Саша глянул на фотографию и увидел себя во весь рост и во всей красе. Руки вскинуты, рот о чем-то приказывает, аппаратами увешан, как новогодняя елка бусами, одет во все иностранное, но не иностранец и, что особенно было приметно на фотографии, весьма самим собой доволен.
— Подловил! — сердито сказал Саша. Таких самодовольных он терпеть не мог. Но именно таким он и был на фотографии.
— Верно, подловил, — согласился Олег и виновато улыбнулся. Улыбка была редкой гостьей на его будто сморщенном под нависшим лбом лице. Улыбка распахивала это лицо, преображала. Он добрым делался, а не насмешливым, этот паренек. Мал-то мал, хил-то хил, но в него верилось. Хорошо бы с таким завести дружбу.
Саша собрался было обидеться за фотографию, но отлегло.
— Что ж, я не ангел, — сказал он, мирясь с нелестной этой правдой о себе на фотографии. — И у меня, знаешь ли, тоже комплект недостатков.
— Запомнил? Слушай, ты тогда назвался Трофимовым. Скажи, Трофимов А. А. тебе не родственник?
— Трофимов А. А. — мой родной дядя. Впрочем, я тоже — А. А.
— А. А., да не тот. Твой дядя был большим мастером. Я по его работам учился.
— Почему был? Он жив.
— Жив? — удивился Олег. — А почему не снимает?
— Снимает. Я в его фирме и работаю. Фотография на Домниковке.
— Просто фотография? Где карточки лепят?
— Она самая. Спокойно! Снимаю!
— Так ведь он же у тебя был…
— Не был, а есть.
— Ну ладно, есть. Раз живет, значит, есть. Вот у него и учись, Саша. Зачем же к нам, когда у тебя дядя мастер из мастеров?
— Учусь, учусь, а в газете лучше бы…
— Пусть дядя и порекомендует. Мой шеф наверняка его знает. Постой-ка, что-то я припоминать начинаю. Стой-ка, а он у тебя не горел на загранке?
— На чем?
— Ну, во время работы за рубежом. Какой-то, помню, ходил слух. Давно, правда.

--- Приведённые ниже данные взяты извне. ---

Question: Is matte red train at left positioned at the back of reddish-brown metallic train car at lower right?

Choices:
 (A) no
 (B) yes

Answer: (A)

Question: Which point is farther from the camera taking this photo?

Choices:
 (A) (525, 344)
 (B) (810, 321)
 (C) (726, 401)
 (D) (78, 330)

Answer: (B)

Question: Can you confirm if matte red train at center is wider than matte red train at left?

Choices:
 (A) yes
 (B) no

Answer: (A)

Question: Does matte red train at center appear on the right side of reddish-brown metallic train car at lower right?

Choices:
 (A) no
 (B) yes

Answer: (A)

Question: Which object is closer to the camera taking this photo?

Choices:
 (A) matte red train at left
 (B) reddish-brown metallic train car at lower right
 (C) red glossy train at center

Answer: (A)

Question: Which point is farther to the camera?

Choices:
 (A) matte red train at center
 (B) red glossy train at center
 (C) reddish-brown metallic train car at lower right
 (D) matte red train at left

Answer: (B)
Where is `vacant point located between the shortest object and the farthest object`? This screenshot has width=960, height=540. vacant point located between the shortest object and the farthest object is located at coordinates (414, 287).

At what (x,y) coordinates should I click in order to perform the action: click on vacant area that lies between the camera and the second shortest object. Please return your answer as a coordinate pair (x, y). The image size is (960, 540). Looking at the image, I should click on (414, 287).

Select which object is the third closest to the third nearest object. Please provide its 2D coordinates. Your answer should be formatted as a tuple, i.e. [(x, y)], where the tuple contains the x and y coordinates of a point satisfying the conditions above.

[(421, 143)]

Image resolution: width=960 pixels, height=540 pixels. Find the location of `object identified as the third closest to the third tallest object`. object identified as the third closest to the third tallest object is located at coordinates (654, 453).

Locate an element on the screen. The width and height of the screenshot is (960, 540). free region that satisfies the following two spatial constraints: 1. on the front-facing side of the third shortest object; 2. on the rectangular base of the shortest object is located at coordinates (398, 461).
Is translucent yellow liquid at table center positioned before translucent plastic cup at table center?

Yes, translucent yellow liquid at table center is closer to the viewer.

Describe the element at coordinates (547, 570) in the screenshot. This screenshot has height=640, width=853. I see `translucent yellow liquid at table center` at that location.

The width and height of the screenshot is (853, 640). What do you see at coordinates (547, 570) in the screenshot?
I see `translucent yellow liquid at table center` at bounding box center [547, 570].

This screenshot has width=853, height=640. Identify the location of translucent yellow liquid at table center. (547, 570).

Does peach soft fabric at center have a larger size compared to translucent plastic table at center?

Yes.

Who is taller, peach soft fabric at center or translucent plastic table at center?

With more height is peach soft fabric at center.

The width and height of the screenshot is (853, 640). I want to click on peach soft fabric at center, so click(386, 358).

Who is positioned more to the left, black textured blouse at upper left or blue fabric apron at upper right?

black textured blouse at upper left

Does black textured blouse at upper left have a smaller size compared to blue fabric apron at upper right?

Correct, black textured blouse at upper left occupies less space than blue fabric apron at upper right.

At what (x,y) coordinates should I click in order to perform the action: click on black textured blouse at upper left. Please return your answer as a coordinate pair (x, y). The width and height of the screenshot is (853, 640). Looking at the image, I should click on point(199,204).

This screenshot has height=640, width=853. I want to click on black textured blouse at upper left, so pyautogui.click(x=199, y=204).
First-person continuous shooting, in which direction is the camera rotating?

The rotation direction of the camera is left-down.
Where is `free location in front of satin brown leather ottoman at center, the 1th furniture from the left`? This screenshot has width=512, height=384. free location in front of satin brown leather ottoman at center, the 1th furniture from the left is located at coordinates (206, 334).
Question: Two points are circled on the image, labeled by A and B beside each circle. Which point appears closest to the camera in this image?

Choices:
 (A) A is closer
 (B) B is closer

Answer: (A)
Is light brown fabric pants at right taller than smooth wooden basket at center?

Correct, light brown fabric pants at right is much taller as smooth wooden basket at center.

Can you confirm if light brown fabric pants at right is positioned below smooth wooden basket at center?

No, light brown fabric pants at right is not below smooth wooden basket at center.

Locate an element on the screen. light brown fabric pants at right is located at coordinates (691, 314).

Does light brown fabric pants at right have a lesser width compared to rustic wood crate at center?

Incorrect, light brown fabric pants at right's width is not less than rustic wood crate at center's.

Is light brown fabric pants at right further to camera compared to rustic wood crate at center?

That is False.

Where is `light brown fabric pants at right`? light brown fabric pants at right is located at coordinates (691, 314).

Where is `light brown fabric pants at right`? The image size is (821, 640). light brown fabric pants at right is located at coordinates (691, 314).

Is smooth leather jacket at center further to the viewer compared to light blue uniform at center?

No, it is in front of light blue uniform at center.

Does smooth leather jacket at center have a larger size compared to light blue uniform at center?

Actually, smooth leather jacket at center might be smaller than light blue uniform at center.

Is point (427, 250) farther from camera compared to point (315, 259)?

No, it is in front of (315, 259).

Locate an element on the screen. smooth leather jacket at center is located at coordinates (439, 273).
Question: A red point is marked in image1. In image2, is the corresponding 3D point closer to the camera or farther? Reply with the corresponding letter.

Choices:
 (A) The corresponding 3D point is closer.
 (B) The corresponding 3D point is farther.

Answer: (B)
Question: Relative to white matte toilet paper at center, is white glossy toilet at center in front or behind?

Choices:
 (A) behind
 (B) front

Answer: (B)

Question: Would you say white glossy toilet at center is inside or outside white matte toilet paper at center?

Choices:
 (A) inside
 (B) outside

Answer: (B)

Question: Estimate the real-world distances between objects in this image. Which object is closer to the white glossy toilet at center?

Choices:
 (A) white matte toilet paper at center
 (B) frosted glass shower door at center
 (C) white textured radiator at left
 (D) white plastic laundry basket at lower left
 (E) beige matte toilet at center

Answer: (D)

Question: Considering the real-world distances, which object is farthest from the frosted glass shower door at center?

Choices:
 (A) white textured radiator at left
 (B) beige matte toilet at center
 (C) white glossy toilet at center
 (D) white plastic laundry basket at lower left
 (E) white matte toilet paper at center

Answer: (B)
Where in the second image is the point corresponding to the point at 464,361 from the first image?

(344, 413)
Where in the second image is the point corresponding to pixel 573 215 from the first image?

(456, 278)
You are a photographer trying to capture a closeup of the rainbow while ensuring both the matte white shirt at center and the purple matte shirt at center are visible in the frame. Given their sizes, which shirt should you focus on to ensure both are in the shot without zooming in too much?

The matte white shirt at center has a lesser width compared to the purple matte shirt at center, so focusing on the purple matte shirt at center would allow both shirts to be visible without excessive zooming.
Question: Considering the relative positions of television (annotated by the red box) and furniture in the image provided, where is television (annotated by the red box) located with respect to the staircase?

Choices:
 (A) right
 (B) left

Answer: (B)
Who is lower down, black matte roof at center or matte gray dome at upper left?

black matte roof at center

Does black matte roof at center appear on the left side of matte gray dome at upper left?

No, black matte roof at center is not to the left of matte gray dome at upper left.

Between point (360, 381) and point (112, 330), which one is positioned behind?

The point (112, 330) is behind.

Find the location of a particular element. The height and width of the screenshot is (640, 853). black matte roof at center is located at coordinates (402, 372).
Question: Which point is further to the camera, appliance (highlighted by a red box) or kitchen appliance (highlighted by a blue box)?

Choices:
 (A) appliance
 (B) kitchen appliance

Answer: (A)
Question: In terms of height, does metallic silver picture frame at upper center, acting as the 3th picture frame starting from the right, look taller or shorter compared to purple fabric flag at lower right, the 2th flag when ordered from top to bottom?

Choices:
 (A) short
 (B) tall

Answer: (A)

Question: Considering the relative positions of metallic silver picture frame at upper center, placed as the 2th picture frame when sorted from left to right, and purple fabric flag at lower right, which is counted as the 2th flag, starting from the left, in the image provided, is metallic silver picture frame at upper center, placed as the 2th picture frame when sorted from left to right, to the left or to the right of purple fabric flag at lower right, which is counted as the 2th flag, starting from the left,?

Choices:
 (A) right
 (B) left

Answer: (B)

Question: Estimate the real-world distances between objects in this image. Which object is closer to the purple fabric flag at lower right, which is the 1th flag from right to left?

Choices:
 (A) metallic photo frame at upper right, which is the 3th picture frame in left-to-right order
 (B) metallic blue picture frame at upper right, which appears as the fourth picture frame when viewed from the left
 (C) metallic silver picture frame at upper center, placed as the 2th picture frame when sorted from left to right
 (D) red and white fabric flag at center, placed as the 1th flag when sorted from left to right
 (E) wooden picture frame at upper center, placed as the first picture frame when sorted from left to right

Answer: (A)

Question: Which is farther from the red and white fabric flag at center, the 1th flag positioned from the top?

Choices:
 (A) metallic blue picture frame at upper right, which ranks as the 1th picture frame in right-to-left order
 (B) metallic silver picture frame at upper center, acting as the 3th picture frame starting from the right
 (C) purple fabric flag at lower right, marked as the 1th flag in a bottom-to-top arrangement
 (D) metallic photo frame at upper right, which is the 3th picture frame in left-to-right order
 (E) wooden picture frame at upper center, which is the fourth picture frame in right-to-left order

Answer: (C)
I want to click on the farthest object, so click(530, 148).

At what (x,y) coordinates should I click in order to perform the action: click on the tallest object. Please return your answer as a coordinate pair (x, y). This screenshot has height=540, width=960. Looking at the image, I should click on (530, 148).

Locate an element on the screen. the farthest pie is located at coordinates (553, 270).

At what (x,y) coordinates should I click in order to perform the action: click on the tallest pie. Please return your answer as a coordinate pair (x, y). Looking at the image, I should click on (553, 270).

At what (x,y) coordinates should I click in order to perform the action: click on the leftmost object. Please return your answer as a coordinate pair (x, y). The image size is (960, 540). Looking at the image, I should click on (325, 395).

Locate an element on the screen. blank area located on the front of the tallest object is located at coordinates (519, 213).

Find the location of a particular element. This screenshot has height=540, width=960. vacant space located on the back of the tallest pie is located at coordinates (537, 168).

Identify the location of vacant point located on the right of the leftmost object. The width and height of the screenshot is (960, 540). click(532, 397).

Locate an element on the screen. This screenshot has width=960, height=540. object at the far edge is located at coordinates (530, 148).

— Не знаю. Гореть-то он горел, это было, а на чем — не знаю.
— Скрывает?
— Может быть.
— Но хоть учит? Ох как он снимал!
— Учит.
— Тогда твое дело на мази. Тогда вот что, покажи мне свои снимочки. Не может быть, чтобы ты от дяди ничего не перенял. Условились?
— О чем?
— Да что работы, снимки свои покажешь.
— У меня нет работ.
— Как это?
— Щелкаю. Сам видел, щелкаю, и все.
— И А. А. Трофимов это принимает?
— Принимает.
— Тогда ты по делу щелкаешь. Неси, гляну.
— А ты что — судья?
— Сам же ко мне пришел.
— Верно, сам. — Саша двинулся к двери. — Так, значит, мне сюда не соваться?
— Карточки покажи. У нас, как в цирке, покажи, что умеешь. Придешь?
— Не знаю.
Саша не стал ждать лифта, припустил вниз по лестнице.